In Tübingen soll bald Islamwissenschaft unterrichtet werden

Premiere in der Universitätsstadt

Der erste Fachbereich für Islam an einer deutschen Universität soll im Wintersemester 2011/12 in Tübingen seine Arbeit aufnehmen. Trotz Alternativen kam die lang erwartete und am Dienstag bekanntgegebene Entscheidung des Landeskabinetts alles andere als überraschend.

Autor/in:
Michael Jacquemain
 (DR)

Schließlich gehören die katholische und die evangelische Theologie in Tübingen seit Jahrzehnten zu den bundesweit herausragenden Fakultäten ihrer Zunft, die Orientalistik ist gut aufgestellt, und in der schwäbischen Universitätsstadt können auch viele der Sprachen erlernt werden, die für ein Verstehen des Islam hilfreich sind. Und zugleich war dort am stärksten der politische Wille der ganzen Universität erkennbar, das Projekt durchsetzen zu wollen. Nun können nach Jahrzehnten, in denen das Thema Integration politisch verschlafen wurde, Gemeindevorsteher und Religionslehrer in Deutschland ausgebildet werden. Damit verbindet sich vielerorts die Hoffnung, dass Imam-Importe vor allem aus der Türkei mittelfristig ein Ende haben können.

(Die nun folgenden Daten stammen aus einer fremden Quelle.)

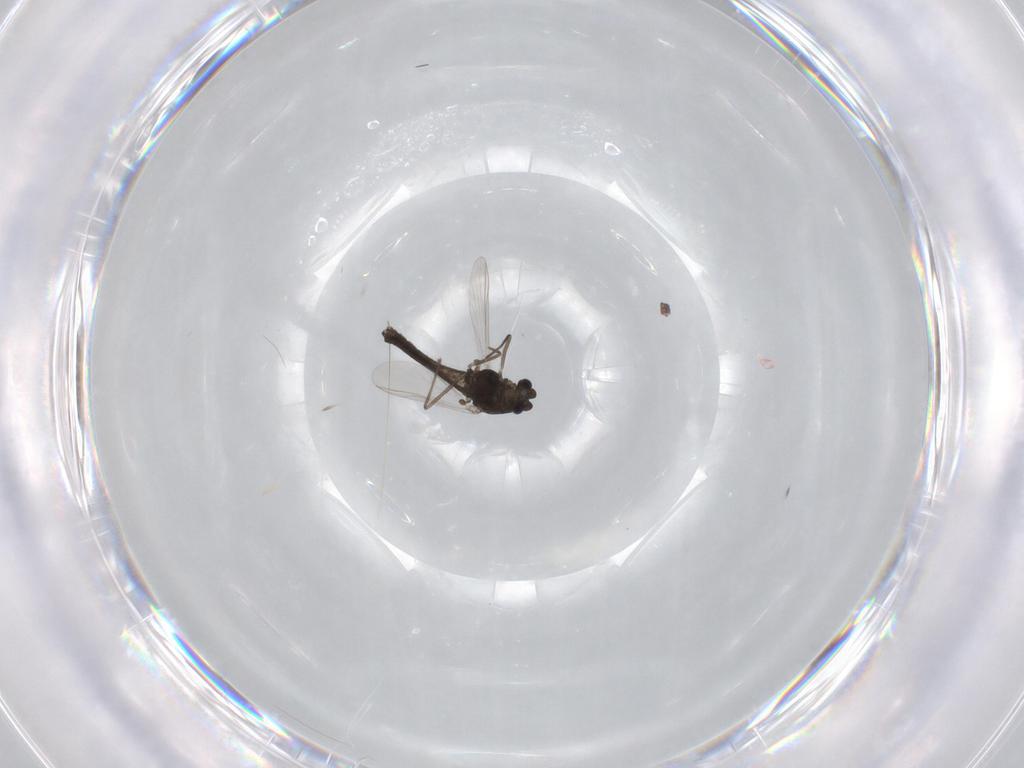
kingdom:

Rückblende: Im Januar hatte der Wissenschaftsrat die Ausbildung von Imamen und Religionslehrern empfohlen. Bildungsministerin Annette Schavan (CDU) sekundierte damals, für sie gehöre dieser Schritt "zu einer überzeugenden Integrationspolitik in modernen Gesellschaften". Der Wissenschaftsrat plädierte dafür, "Beiräte für Islamische Studien" einzurichten. Sie sollten bei der Gestaltung der Studiengänge und der Auswahl von Wissenschaftlern mitbestimmen. Aus religiösen Gründen könnten sie Einwände gegen Bewerber erheben. Den Beiräten sollten Verbandsvertreter, islamische Gelehrte und Persönlichkeiten des öffentlichen Lebens angehören.



Wo einst Joseph Ratzinger Theologie lehrte

Dieser Schritt soll bis zum Jahresende abgeschlossen sein, zumal die vier muslimischen Dachverbände im Vorfeld einvernehmlich für Tübingen plädiert hatten. Dort fühlen sie sich ernst genommen. Im Endstadium sollen an der Hochschule, wo einst Joseph Ratzinger Theologie lehrte, an sechs Lehrstühlen 320 muslimische Studenten ausgebildet werden. Drei Professuren soll das Land zahlen, zwei der Bund und eine die Universität. Die Dekane der katholischen und der evangelischen Fakultät begrüßten die Pläne. Der Katholik Albert Biesinger betonte, die Entscheidung sei mit Blick auf die soziale Integration der Muslime richtig. Auch für gemeinsame Forschungsprojekte sei es wichtig, wenn es künftig qualifizierte muslimische Mitarbeiter gebe. Biesingers evangelisches Pendant Volker Drehsen freut sich ebenfalls auf den interreligiösen Dialog. Für Biesinger ist Tübingen nunmehr "der theologische Standort in Deutschland".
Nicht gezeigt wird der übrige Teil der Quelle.